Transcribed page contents
=====

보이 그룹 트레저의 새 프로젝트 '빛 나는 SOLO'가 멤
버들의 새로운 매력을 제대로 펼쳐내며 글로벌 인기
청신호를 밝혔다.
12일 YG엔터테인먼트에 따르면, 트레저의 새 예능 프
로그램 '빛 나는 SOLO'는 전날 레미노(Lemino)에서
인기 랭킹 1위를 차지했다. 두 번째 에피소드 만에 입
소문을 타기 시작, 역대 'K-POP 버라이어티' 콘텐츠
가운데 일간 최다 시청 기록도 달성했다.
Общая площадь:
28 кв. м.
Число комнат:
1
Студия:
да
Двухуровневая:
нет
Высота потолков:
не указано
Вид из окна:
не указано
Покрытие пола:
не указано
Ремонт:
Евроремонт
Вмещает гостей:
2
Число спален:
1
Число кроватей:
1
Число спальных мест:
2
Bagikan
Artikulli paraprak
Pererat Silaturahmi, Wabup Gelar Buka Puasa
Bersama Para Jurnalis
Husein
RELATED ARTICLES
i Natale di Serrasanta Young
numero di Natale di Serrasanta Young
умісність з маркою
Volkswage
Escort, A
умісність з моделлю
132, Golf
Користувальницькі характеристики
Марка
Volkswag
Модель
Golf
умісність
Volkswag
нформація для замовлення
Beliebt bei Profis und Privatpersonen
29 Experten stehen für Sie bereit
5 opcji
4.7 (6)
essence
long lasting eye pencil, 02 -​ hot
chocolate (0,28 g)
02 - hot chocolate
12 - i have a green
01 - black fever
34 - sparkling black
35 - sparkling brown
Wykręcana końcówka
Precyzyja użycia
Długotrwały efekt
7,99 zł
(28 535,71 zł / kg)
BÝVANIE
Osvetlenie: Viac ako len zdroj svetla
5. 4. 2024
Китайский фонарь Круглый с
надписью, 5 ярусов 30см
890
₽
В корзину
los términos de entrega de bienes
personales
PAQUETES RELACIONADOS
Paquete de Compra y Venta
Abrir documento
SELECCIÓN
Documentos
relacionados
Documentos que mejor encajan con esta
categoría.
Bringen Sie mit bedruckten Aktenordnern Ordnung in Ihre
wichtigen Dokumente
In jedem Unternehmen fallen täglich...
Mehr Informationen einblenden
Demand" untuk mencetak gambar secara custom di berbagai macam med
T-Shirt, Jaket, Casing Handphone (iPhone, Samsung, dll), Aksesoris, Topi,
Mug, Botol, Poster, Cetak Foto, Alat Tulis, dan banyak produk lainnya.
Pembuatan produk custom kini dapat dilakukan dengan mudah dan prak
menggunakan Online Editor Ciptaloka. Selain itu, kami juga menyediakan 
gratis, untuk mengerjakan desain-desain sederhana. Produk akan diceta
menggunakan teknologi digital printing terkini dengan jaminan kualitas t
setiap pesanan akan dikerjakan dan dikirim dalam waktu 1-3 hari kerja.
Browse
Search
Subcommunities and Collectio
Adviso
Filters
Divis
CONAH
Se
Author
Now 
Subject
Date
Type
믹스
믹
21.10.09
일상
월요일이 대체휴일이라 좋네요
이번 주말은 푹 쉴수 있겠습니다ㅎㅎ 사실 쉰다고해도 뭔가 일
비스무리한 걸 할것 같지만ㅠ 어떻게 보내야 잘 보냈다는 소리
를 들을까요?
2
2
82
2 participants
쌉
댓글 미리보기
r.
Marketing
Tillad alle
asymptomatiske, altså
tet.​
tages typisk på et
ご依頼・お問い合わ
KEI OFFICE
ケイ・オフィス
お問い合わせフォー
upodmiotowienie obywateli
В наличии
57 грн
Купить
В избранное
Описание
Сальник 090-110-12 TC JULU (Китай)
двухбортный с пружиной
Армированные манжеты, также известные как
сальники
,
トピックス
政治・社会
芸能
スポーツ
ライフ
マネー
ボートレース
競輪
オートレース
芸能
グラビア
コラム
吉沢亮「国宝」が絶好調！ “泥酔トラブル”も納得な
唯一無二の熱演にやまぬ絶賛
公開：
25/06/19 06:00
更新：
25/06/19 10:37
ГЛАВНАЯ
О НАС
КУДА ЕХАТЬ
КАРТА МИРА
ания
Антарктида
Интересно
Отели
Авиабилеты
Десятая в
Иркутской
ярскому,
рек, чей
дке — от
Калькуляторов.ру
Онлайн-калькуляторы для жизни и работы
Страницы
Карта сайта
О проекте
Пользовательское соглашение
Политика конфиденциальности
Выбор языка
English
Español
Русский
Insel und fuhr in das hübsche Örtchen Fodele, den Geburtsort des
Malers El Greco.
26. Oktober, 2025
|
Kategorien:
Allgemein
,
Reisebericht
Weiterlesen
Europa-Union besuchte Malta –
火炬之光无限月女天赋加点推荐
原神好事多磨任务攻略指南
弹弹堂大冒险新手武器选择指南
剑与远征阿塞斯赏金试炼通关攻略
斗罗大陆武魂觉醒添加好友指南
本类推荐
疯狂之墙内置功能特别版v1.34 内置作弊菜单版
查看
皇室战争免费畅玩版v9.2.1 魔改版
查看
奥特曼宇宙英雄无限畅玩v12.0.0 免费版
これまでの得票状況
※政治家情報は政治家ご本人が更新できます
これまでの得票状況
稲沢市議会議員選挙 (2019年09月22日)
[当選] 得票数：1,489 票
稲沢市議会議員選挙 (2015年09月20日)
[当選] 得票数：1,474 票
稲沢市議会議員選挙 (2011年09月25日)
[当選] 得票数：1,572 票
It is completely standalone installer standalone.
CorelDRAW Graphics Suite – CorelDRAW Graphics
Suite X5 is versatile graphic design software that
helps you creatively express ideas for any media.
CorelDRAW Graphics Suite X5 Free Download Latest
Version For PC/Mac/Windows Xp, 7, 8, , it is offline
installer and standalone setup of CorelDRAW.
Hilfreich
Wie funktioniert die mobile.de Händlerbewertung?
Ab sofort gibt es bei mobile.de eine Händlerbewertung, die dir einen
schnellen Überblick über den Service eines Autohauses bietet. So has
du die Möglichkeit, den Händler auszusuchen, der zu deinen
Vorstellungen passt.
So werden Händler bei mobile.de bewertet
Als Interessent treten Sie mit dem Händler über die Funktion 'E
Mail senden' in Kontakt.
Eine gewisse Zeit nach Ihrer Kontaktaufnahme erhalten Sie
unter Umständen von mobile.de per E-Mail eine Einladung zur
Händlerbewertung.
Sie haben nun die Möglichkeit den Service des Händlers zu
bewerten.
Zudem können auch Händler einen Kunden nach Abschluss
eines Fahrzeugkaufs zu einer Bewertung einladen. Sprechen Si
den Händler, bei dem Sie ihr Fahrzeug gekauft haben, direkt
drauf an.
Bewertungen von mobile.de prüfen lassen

=====

◆ **Exercise**:
All records must be transcribed exactly, with none left out.

◆ **Task output**:
보이 그룹 트레저의 새 프로젝트 '빛 나는 SOLO'가 멤
버들의 새로운 매력을 제대로 펼쳐내며 글로벌 인기
청신호를 밝혔다.
12일 YG엔터테인먼트에 따르면, 트레저의 새 예능 프
로그램 '빛 나는 SOLO'는 전날 레미노(Lemino)에서
인기 랭킹 1위를 차지했다. 두 번째 에피소드 만에 입
소문을 타기 시작, 역대 'K-POP 버라이어티' 콘텐츠
가운데 일간 최다 시청 기록도 달성했다.
Общая площадь:
28 кв. м.
Число комнат:
1
Студия:
да
Двухуровневая:
нет
Высота потолков:
не указано
Вид из окна:
не указано
Покрытие пола:
не указано
Ремонт:
Евроремонт
Вмещает гостей:
2
Число спален:
1
Число кроватей:
1
Число спальных мест:
2
Bagikan
Artikulli paraprak
Pererat Silaturahmi, Wabup Gelar Buka Puasa
Bersama Para Jurnalis
Husein
RELATED ARTICLES
i Natale di Serrasanta Young
numero di Natale di Serrasanta Young
умісність з маркою
Volkswage
Escort, A
умісність з моделлю
132, Golf
Користувальницькі характеристики
Марка
Volkswag
Модель
Golf
умісність
Volkswag
нформація для замовлення
Beliebt bei Profis und Privatpersonen
29 Experten stehen für Sie bereit
5 opcji
4.7 (6)
essence
long lasting eye pencil, 02 -​ hot
chocolate (0,28 g)
02 - hot chocolate
12 - i have a green
01 - black fever
34 - sparkling black
35 - sparkling brown
Wykręcana końcówka
Precyzyja użycia
Długotrwały efekt
7,99 zł
(28 535,71 zł / kg)
BÝVANIE
Osvetlenie: Viac ako len zdroj svetla
5. 4. 2024
Китайский фонарь Круглый с
надписью, 5 ярусов 30см
890
₽
В корзину
los términos de entrega de bienes
personales
PAQUETES RELACIONADOS
Paquete de Compra y Venta
Abrir documento
SELECCIÓN
Documentos
relacionados
Documentos que mejor encajan con esta
categoría.
Bringen Sie mit bedruckten Aktenordnern Ordnung in Ihre
wichtigen Dokumente
In jedem Unternehmen fallen täglich...
Mehr Informationen einblenden
Demand" untuk mencetak gambar secara custom di berbagai macam med
T-Shirt, Jaket, Casing Handphone (iPhone, Samsung, dll), Aksesoris, Topi,
Mug, Botol, Poster, Cetak Foto, Alat Tulis, dan banyak produk lainnya.
Pembuatan produk custom kini dapat dilakukan dengan mudah dan prak
menggunakan Online Editor Ciptaloka. Selain itu, kami juga menyediakan 
gratis, untuk mengerjakan desain-desain sederhana. Produk akan diceta
menggunakan teknologi digital printing terkini dengan jaminan kualitas t
setiap pesanan akan dikerjakan dan dikirim dalam waktu 1-3 hari kerja.
Browse
Search
Subcommunities and Collectio
Adviso
Filters
Divis
CONAH
Se
Author
Now 
Subject
Date
Type
믹스
믹
21.10.09
일상
월요일이 대체휴일이라 좋네요
이번 주말은 푹 쉴수 있겠습니다ㅎㅎ 사실 쉰다고해도 뭔가 일
비스무리한 걸 할것 같지만ㅠ 어떻게 보내야 잘 보냈다는 소리
를 들을까요?
2
2
82
2 participants
쌉
댓글 미리보기
r.
Marketing
Tillad alle
asymptomatiske, altså
tet.​
tages typisk på et
ご依頼・お問い合わ
KEI OFFICE
ケイ・オフィス
お問い合わせフォー
upodmiotowienie obywateli
В наличии
57 грн
Купить
В избранное
Описание
Сальник 090-110-12 TC JULU (Китай)
двухбортный с пружиной
Армированные манжеты, также известные как
сальники
,
トピックス
政治・社会
芸能
スポーツ
ライフ
マネー
ボートレース
競輪
オートレース
芸能
グラビア
コラム
吉沢亮「国宝」が絶好調！ “泥酔トラブル”も納得な
唯一無二の熱演にやまぬ絶賛
公開：
25/06/19 06:00
更新：
25/06/19 10:37
ГЛАВНАЯ
О НАС
КУДА ЕХАТЬ
КАРТА МИРА
ания
Антарктида
Интересно
Отели
Авиабилеты
Десятая в
Иркутской
ярскому,
рек, чей
дке — от
Калькуляторов.ру
Онлайн-калькуляторы для жизни и работы
Страницы
Карта сайта
О проекте
Пользовательское соглашение
Политика конфиденциальности
Выбор языка
English
Español
Русский
Insel und fuhr in das hübsche Örtchen Fodele, den Geburtsort des
Malers El Greco.
26. Oktober, 2025
|
Kategorien:
Allgemein
,
Reisebericht
Weiterlesen
Europa-Union besuchte Malta –
火炬之光无限月女天赋加点推荐
原神好事多磨任务攻略指南
弹弹堂大冒险新手武器选择指南
剑与远征阿塞斯赏金试炼通关攻略
斗罗大陆武魂觉醒添加好友指南
本类推荐
疯狂之墙内置功能特别版v1.34 内置作弊菜单版
查看
皇室战争免费畅玩版v9.2.1 魔改版
查看
奥特曼宇宙英雄无限畅玩v12.0.0 免费版
これまでの得票状況
※政治家情報は政治家ご本人が更新できます
これまでの得票状況
稲沢市議会議員選挙 (2019年09月22日)
[当選] 得票数：1,489 票
稲沢市議会議員選挙 (2015年09月20日)
[当選] 得票数：1,474 票
稲沢市議会議員選挙 (2011年09月25日)
[当選] 得票数：1,572 票
It is completely standalone installer standalone.
CorelDRAW Graphics Suite – CorelDRAW Graphics
Suite X5 is versatile graphic design software that
helps you creatively express ideas for any media.
CorelDRAW Graphics Suite X5 Free Download Latest
Version For PC/Mac/Windows Xp, 7, 8, , it is offline
installer and standalone setup of CorelDRAW.
Hilfreich
Wie funktioniert die mobile.de Händlerbewertung?
Ab sofort gibt es bei mobile.de eine Händlerbewertung, die dir einen
schnellen Überblick über den Service eines Autohauses bietet. So has
du die Möglichkeit, den Händler auszusuchen, der zu deinen
Vorstellungen passt.
So werden Händler bei mobile.de bewertet
Als Interessent treten Sie mit dem Händler über die Funktion 'E
Mail senden' in Kontakt.
Eine gewisse Zeit nach Ihrer Kontaktaufnahme erhalten Sie
unter Umständen von mobile.de per E-Mail eine Einladung zur
Händlerbewertung.
Sie haben nun die Möglichkeit den Service des Händlers zu
bewerten.
Zudem können auch Händler einen Kunden nach Abschluss
eines Fahrzeugkaufs zu einer Bewertung einladen. Sprechen Si
den Händler, bei dem Sie ihr Fahrzeug gekauft haben, direkt
drauf an.
Bewertungen von mobile.de prüfen lassen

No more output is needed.